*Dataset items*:
******
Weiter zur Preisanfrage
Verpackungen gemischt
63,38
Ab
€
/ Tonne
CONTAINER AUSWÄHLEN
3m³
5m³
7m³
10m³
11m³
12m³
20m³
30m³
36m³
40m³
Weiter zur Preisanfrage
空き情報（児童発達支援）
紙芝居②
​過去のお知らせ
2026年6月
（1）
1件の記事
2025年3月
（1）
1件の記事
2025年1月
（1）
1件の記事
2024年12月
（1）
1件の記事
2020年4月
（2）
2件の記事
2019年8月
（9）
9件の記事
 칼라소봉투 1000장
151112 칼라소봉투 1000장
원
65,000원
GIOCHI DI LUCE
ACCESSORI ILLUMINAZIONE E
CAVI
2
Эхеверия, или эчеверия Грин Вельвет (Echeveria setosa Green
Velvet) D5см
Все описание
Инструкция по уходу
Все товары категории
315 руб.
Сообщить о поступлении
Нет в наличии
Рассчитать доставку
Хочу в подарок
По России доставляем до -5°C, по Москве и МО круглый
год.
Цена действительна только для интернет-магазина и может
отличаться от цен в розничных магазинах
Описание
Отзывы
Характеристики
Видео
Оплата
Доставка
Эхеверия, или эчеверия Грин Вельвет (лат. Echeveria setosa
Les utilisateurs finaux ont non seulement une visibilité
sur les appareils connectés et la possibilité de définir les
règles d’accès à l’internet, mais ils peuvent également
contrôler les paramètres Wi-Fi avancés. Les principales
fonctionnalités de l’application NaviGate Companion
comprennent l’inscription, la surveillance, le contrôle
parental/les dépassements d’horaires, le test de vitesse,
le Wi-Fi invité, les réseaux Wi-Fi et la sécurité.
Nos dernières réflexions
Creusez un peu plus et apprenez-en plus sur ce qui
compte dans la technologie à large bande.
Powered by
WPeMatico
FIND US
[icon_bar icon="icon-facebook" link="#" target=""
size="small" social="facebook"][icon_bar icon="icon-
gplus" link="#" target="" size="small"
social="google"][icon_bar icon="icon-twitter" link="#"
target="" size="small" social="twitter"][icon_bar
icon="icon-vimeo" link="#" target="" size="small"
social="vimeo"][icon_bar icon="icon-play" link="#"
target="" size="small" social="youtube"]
******
Quote the lines above word for word, covering every item.

Weiter zur Preisanfrage
Verpackungen gemischt
63,38
Ab
€
/ Tonne
CONTAINER AUSWÄHLEN
3m³
5m³
7m³
10m³
11m³
12m³
20m³
30m³
36m³
40m³
Weiter zur Preisanfrage
空き情報（児童発達支援）
紙芝居②
​過去のお知らせ
2026年6月
（1）
1件の記事
2025年3月
（1）
1件の記事
2025年1月
（1）
1件の記事
2024年12月
（1）
1件の記事
2020年4月
（2）
2件の記事
2019年8月
（9）
9件の記事
 칼라소봉투 1000장
151112 칼라소봉투 1000장
원
65,000원
GIOCHI DI LUCE
ACCESSORI ILLUMINAZIONE E
CAVI
2
Эхеверия, или эчеверия Грин Вельвет (Echeveria setosa Green
Velvet) D5см
Все описание
Инструкция по уходу
Все товары категории
315 руб.
Сообщить о поступлении
Нет в наличии
Рассчитать доставку
Хочу в подарок
По России доставляем до -5°C, по Москве и МО круглый
год.
Цена действительна только для интернет-магазина и может
отличаться от цен в розничных магазинах
Описание
Отзывы
Характеристики
Видео
Оплата
Доставка
Эхеверия, или эчеверия Грин Вельвет (лат. Echeveria setosa
Les utilisateurs finaux ont non seulement une visibilité
sur les appareils connectés et la possibilité de définir les
règles d’accès à l’internet, mais ils peuvent également
contrôler les paramètres Wi-Fi avancés. Les principales
fonctionnalités de l’application NaviGate Companion
comprennent l’inscription, la surveillance, le contrôle
parental/les dépassements d’horaires, le test de vitesse,
le Wi-Fi invité, les réseaux Wi-Fi et la sécurité.
Nos dernières réflexions
Creusez un peu plus et apprenez-en plus sur ce qui
compte dans la technologie à large bande.
Powered by
WPeMatico
FIND US
[icon_bar icon="icon-facebook" link="#" target=""
size="small" social="facebook"][icon_bar icon="icon-
gplus" link="#" target="" size="small"
social="google"][icon_bar icon="icon-twitter" link="#"
target="" size="small" social="twitter"][icon_bar
icon="icon-vimeo" link="#" target="" size="small"
social="vimeo"][icon_bar icon="icon-play" link="#"
target="" size="small" social="youtube"]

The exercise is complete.